## [Exercise directions]
Reproduce exactly, and nothing but, the lines between the one with "ご相談、資料請求等お気軽にお問い合せ下さい。" and the end of the entries, both ends included.

(Saved data entries)

┄┄┄┄┄┄┄┄┄┄

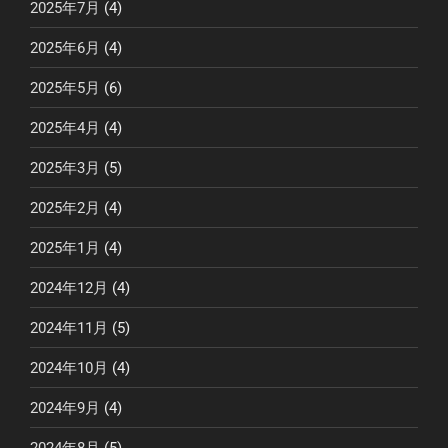
2025年7月
(4)
2025年6月
(4)
2025年5月
(6)
2025年4月
(4)
2025年3月
(5)
2025年2月
(4)
2025年1月
(4)
2024年12月
(4)
2024年11月
(5)
2024年10月
(4)
2024年9月
(4)
2024年8月
(5)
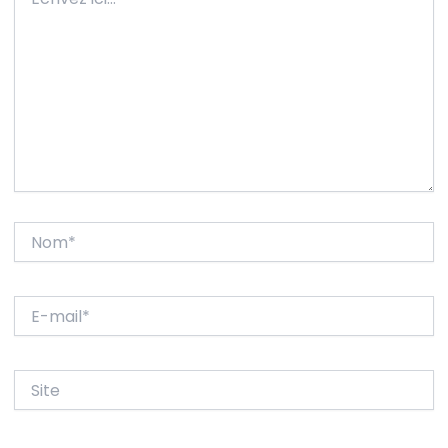
ici…
Nom*
E-
mail*
Site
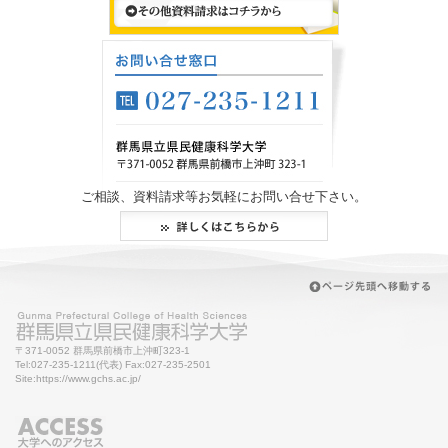
ご相談、資料請求等お気軽にお問い合せ下さい。
〒371-0052 群馬県前橋市上沖町323-1
Tel:027-235-1211(代表) Fax:027-235-2501
Site:https://www.gchs.ac.jp/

┄┄┄┄┄┄┄┄┄┄

## [Task output]
ご相談、資料請求等お気軽にお問い合せ下さい。
〒371-0052 群馬県前橋市上沖町323-1
Tel:027-235-1211(代表) Fax:027-235-2501
Site:https://www.gchs.ac.jp/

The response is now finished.